With Canada’s immigration levels set to surge, expecting approximately 1.45 million new immigrants between 2023 and 2025, a significant question arises: What is the appropriate level of immigration for Canada? Addressing this query, a recent study by Desjardins considers Canada’s demographic and economic goals, the role of immigration in achieving these objectives, and the impact on public services and federal support.
The Economic Aspect
Canada’s immigration system aims to address labor market shortages caused by its aging population. Traditionally, there was a positive correlation between Canada’s economic potential, measured by the economic output gap, and the admission of economic temporary and permanent residents. However, Desjardins reveals a shift in this relationship, with the number of newcomers exceeding what the economic output gap can justify. This, coupled with a low unemployment rate, raises concerns that the influx of newcomers might hinder economic growth.
Nevertheless, Canada’s national unemployment rate has remained relatively stable at around 5%, while job vacancies have consistently outpaced national unemployment figures. This suggests that despite approaching its economic potential through immigration, the Canadian economy still offers numerous job opportunities.
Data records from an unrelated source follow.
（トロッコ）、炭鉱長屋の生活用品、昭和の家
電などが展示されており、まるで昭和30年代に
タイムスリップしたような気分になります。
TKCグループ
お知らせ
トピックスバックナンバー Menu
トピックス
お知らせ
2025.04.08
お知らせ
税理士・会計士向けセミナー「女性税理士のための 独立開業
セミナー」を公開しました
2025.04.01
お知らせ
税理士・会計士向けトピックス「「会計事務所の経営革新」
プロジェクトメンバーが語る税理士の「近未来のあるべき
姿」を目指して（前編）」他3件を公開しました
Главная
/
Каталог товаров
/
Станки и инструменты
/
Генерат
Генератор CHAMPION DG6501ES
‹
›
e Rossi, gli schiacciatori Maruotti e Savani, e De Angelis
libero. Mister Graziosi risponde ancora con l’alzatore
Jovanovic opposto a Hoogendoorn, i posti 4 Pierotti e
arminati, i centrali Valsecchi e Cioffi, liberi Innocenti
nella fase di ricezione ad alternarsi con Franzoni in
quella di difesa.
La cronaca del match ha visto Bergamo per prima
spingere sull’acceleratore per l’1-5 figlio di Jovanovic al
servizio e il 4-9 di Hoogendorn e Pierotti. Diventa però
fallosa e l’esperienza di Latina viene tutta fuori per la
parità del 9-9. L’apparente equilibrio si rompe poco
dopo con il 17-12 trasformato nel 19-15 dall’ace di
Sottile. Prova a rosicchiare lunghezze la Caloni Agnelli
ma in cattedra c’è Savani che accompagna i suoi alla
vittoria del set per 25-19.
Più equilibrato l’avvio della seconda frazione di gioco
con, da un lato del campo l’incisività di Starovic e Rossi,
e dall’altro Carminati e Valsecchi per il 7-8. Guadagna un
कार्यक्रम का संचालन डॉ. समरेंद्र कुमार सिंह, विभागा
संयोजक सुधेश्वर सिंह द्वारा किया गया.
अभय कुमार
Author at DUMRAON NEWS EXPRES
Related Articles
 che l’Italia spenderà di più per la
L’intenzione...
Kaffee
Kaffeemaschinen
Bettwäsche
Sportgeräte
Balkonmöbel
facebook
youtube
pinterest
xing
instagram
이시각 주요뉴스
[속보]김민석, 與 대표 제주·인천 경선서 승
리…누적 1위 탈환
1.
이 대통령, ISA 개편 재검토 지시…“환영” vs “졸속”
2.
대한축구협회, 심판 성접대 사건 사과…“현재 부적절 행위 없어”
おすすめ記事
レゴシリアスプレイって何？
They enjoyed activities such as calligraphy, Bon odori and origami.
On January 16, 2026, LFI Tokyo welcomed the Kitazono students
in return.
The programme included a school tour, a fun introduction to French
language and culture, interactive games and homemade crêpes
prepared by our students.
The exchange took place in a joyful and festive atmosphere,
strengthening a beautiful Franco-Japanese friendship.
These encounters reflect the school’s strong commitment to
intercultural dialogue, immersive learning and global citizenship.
Many temporary foreign workers arrive in Canada to fill specific labor market needs, which explains the ongoing elevated job vacancies. Hence, it can be argued that the current level of immigration is economically justified due to these unfilled positions and the inability to meet them with the domestic workforce.
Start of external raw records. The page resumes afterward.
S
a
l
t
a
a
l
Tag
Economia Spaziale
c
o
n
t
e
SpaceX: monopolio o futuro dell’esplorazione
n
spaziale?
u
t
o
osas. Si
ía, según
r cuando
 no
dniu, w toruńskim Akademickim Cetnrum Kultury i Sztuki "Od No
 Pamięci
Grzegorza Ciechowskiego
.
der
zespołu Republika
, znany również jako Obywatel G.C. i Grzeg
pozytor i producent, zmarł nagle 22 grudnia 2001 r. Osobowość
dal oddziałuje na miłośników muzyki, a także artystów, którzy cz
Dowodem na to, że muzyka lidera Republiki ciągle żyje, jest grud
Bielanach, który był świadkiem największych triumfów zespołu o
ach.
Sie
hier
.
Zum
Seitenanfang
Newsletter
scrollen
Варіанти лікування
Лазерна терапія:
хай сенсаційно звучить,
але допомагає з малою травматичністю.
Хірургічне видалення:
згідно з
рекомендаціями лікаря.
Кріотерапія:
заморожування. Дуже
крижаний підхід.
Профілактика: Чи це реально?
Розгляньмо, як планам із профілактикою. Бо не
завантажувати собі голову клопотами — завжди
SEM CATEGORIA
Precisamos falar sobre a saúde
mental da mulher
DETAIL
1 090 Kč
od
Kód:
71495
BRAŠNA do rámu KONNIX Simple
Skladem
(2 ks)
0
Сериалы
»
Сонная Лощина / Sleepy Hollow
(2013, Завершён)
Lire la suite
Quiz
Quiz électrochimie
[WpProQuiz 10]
Moreover, economic immigration contributes to Canada’s long-term economic growth and potential GDP per capita. Recent immigrants have higher employment rates than native-born Canadians, and their younger age profile allows for more work hours and years of productivity. In 2022, the growth of Canada’s working-age population (aged 15-64) was solely driven by permanent and non-permanent immigrants, underscoring the importance of immigration in meeting Canada’s economic needs in both the short and long term.
The Demographic Perspective
Canada’s aging population poses challenges to its economy, particularly in terms of healthcare costs. The burden of medical expenses on Canada’s national healthcare system tends to increase as individuals age, impacting public finances. This problem is more pronounced in provinces with smaller economies and a higher proportion of aging populations relative to the working-age population, where immigration may not have the same impact.
To balance the expenses of Canada’s aging population with economic growth, the Desjardins report indicates that an average annual increase of 2.2% in the working-age population is necessary to maintain the current working-age-to-aging population ratio until 2040. In comparison, Canada’s working-age population grew by just 1.6% in 2022. Achieving the historical ratio between aging and working-class populations (national average between 1990 and 2015) by 2040 would require a 4.5% annual increase in the working-age population. Both scenarios demand a significant increase in working-age immigration compared to 2022 levels.
Economic immigration emerges as a crucial solution to address Canada’s demographic challenges and mitigate the potential economic burden. The Provincial Nominee Program (PNP) plays a vital role as Canada’s primary path of economic immigration, helping distribute economic benefits across provinces, addressing key labor shortages, and alleviating the strain on provincial economies amid the growing medical expenses of their aging populations.
Complexities and Considerations
While increasing immigration presents compelling arguments, it is essential to acknowledge the associated costs and challenges. Canada’s housing market has been impacted by the growing demand resulting from the increasing working-age population, leading to reduced affordability. Factors like higher interest rates, rising production costs, and lack of pre-sale interest have limited new housing projects.
Addressing this housing shortage is vital as failure to do so could further increase home buying and rental costs, potentially discouraging talented workers from choosing Canada as their destination and reducing overall openness to immigration.